Hi. I want to be back on the February board.
Um... I should be 10 weeks, 5 days along today. I tracked my baby's every developement. Today his heart starts beating... Today his fingers are formed... Today, he's almost 2 inches long. But last night I went to the ER, worried because I lost all of my pregnancy symptoms COMPLETELY, and I lost 9 pounds in 3 days, I had some very light spotting (so, SO light that it didn't worry me that much), and my hair was starting to fall out. It's just that after I delivered my other two babies, I'd go home and take a shower and I'd have strands of hair all over the place. And that's what was happening now, so I was worried.
They did all sorts of tests. Hormones were measuring right, pelvic exam was perfect, uterus was swollen, gestational sac was right in the 10 week range. But there was no baby.
Another ultrasound this morning confirmed it.
They said my baby died very early, but for whatever reason the pregnancy kept progressing as normal. I wonder how much longer it would have gone on... So I never got to see my baby. Ten weeks of morning sickness and fatigue and eating all the time and constipation and... just everything you can think of... and I never even got to see my baby.
I had a d&c this morning.
I know that a lot of you have lost your children so much further along. I know that maybe this isn't as bad. But I've always valued the lives of the tiniest little babies. I always wanted to hold every aborted or miscarried baby, every tiny little one, and tell them everything would be okay. That's not meant to be a political statement. I just love little babies. I've loved this one since before it was conceived. I'm maybe rambling... Sorry. I just am really hurting. Um... don't know what else to say.
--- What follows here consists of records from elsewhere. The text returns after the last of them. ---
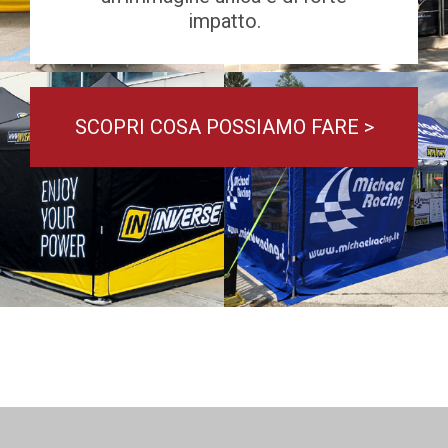
impatto.
SCOPRI COSA POSSIAMO FARE >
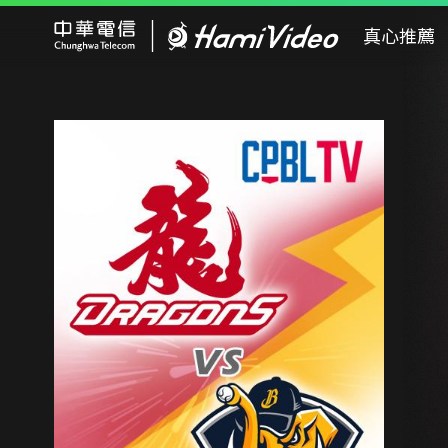
Hami Video
真心推薦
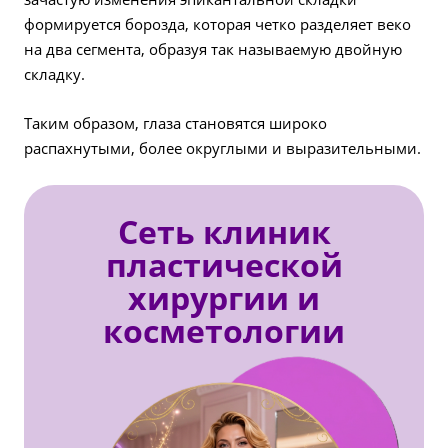
формируется борозда, которая четко разделяет веко
на два сегмента, образуя так называемую двойную
складку.
Таким образом, глаза становятся широко
распахнутыми, более округлыми и выразительными.
Сеть клиник
пластической
хирургии и
косметологии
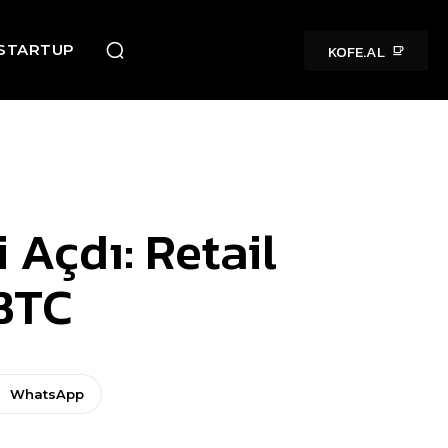
KOFE.AL
STARTUP
 Açdı: Retail
 BTC
WhatsApp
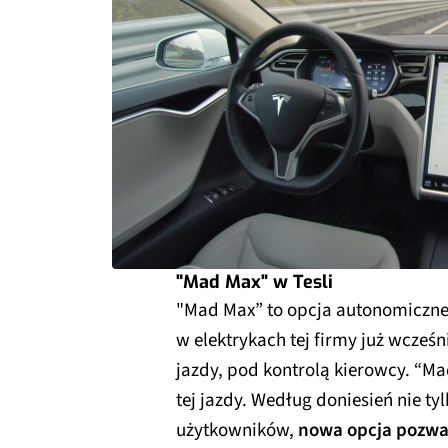
"Mad Max" w Tesli
"Mad Max” to opcja autonomicznej
w elektrykach tej firmy już wcześ
jazdy, pod kontrolą kierowcy. “M
tej jazdy. Według doniesień nie t
użytkowników,
nowa opcja pozwal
Oh yeah... I went against my better instinct and told everyone I knew about the pregnancy, even though we weren't to twelve weeks yet. The day has been filled with tough phone calls.
I'm sure you all know how I'm feeling. It makes me feel better. Thanks for reading my rant.
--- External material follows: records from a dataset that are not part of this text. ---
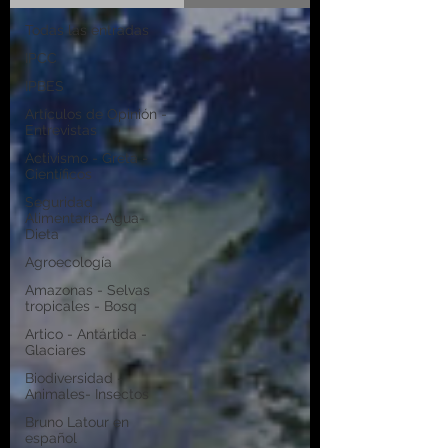
Todas las entradas
IPCC
IPBES
Artículos de Opinión -
Entrevistas
Activismo - Greta -
Científicos
Seguridad
Alimentaria-Agua-
Dieta
Agroecología
Amazonas - Selvas
tropicales - Bosq
Artico - Antártida -
Glaciares
Biodiversidad -
Animales- Insectos
Bruno Latour en
español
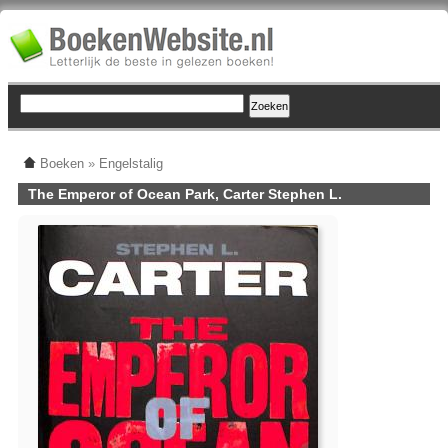
Boeken
»
Engelstalig
The Emperor of Ocean Park, Carter Stephen L.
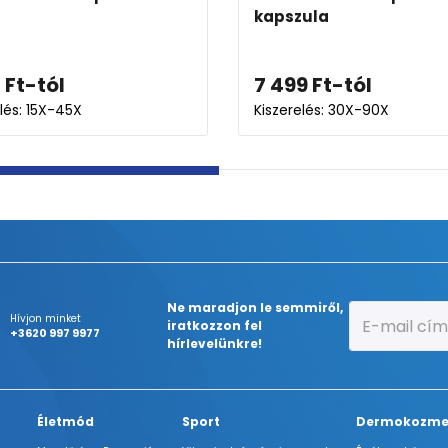
kapszula
7 499
Ft
-tól
Kiszerelés: 30X-90X
Ne maradjon le semmiről,
Hívjon minket
iratkozzon fel
+3620 997 9977
hírlevelünkre!
Életmód
Sport
Dermokozme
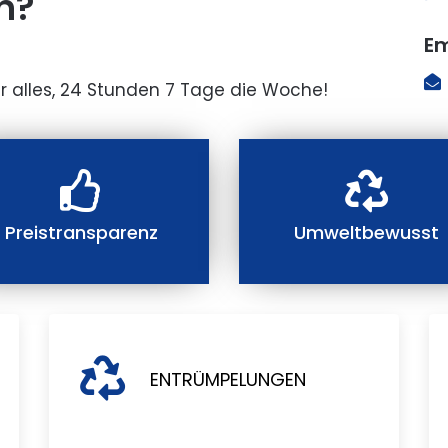
n?
Em
r alles, 24 Stunden 7 Tage die Woche!
Preistransparenz
Umweltbewusst
ENTRÜMPELUNGEN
I'm so sorry for your loss. I lost mine even earlier than you and I feel terrible. I think a loss is a loss. I know you don't want to be here but keep coming because there are some really awesome and incredibly stong women here.
I so sorry for everything. I lost my baby at 12 weeks but like you, there wasn't really a baby at all. I too had only a sack. For a while the thought that I carried a dead baby from five weeks to twelve weeks really bothered me. I was haunted and felt so guilty for feeling that way on top of everything else. I still feel like my child died. Soem people don't really get it. A loss, whether at 1 week or after the baby is born, is a loss. It doesn't change the amount of grief you feel only how and why you feel it. Everyone here knows that and don't feel the least bit guilty about venting. We've all been there. Again, I'm so very sorry.
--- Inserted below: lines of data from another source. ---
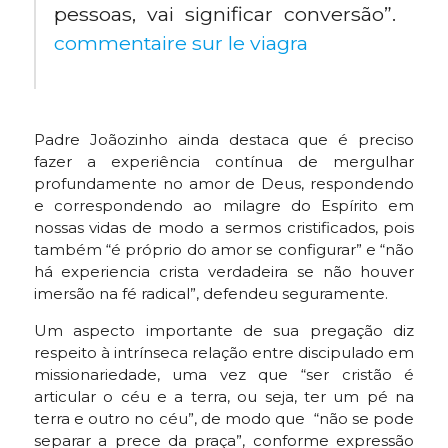
pessoas, vai significar conversão”.
commentaire sur le viagra
Padre Joãozinho ainda destaca que é preciso
fazer a experiência contínua de mergulhar
profundamente no amor de Deus, respondendo
e correspondendo ao milagre do Espírito em
nossas vidas de modo a sermos cristificados, pois
também “é próprio do amor se configurar” e “não
há experiencia crista verdadeira se não houver
imersão na fé radical”, defendeu seguramente.
Um aspecto importante de sua pregação diz
respeito à intrínseca relação entre discipulado em
missionariedade, uma vez que “ser cristão é
articular o céu e a terra, ou seja, ter um pé na
terra e outro no céu”, de modo que “não se pode
separar a prece da praça”, conforme expressão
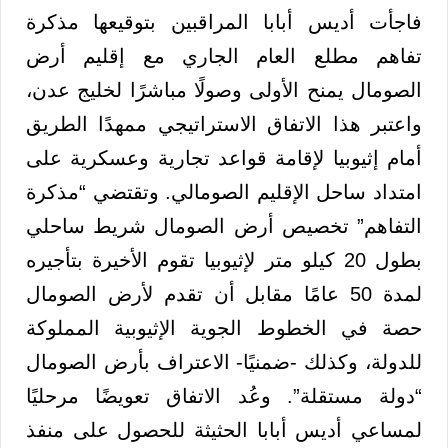
فاجأت أديس أبابا المراقبين بتوقيعها مذكرة
تفاهم مطلع العام الجاري مع إقليم أرض
الصومال يمنح الأولى وصولًا مباشرًا لخليج عدن،
واعتبر هذا الاتفاق الاستراتيجي ممهدًا الطريق
أمام إثيوبيا لإقامة قواعد تجارية وعسكرية على
امتداد ساحل الإقليم الصومالي. وتقتضي “مذكرة
التفاهم” تخصيص أرض الصومال شريط ساحلي
بطول 20 كيلو متر لإثيوبيا تقوم الأخيرة بتأجيره
لمدة 50 عامًا مقابل أن تقدم لأرض الصومال
حصة في الخطوط الجوية الإثيوبية المملوكة
للدولة، وكذلك -ضمنيًا- الاعتراف بأرض الصومال
“دولة مستقلة”. وعُد الاتفاق تعويضًا مرحليًا
لمساعي أديس أبابا الحثيثة للحصول على منفذ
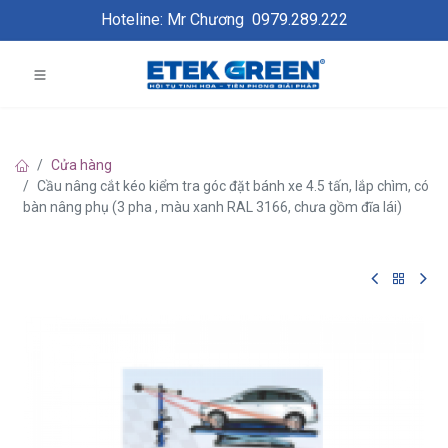
Hoteline: Mr Chương
0979.289.222
Cửa hàng
Cầu nâng cắt kéo kiểm tra góc đặt bánh xe 4.5 tấn, lắp chìm, có
bàn nâng phụ (3 pha , màu xanh RAL 3166, chưa gồm đĩa lái)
I'm so sorry for your loss. I went through something very similar back in September. I started spotting around 10 1/2 weeks and went in only to find out that the baby had died around 5-6 weeks. I went home and m/c a few days later. It ws devastating. I felt a lot of the emotions you describe. We had also told everyone we knew because we were so excited and then had to go and tell everyone the bad new. It was horrible. I hope that it helps you to know that you are not alone and that all those feelings are natural. Hugs.
I'm SO sorry that you lost your little baby. I have also gone through this kind of m/c, and it's absolutely horrible.
A counsellor recommended that we name our angels, so we did. I didn't have your confidence about the sex of each baby, so we chose unisex names that we both really liked. I don't think it's strange at all -- your baby was a human being like anyone else, and (personally) I think everyone deserves the respect of being given a name. Also, I have found it very healing for myself -- it's easier somehow to refer to my lost angels by their names instead of constant reference to "the babies". It's hard to put into words, but it helps somehow. I think it's because I feel we have honoured them.
So since it makes you feel better, I'm glad you named your son. It doesn't have to make sense to anyone else: it's your journey, not theirs.
Write in whenever you want to. Please allow yourself to lean on us for a while. We've all taken turns at being nurtured by the lovely people on this board. (In fact, they're taking care of me again now -- in a different way, but it's still great caring and support).
You deserve to be looked after by us too. We're going to help you through this.
I am so very sorry for the loss of your precious child. I do not believe that your loss is any "easier" than mine was. I believe that you feel as I do. That is a child from the minute you see that second line. Please come here and vent and let it out here.
This has been a safe haven to me at my worst of times. I am sorry that you have need of this board, but am grateful that it is here.
Hugs Ally. I am so very sorry for your loss. I have had two losses at about 9wks, one of which was a blighted ovum, and yeah, I was so resentful of all those symptoms for the whole time when the baby had been gone for a long time. Please feel free to vent here any time, don't think that anything you are doing to grieve and heal is silly.
I am so sorry about your loss. It does not matter when you lose a child it is a loss the same. This board and woman are amazing. After my miscarriage they supported me so much. I hope you find strength and hope through sharing your feelings here. It is a safe place to rant/vent at anytime. We understand.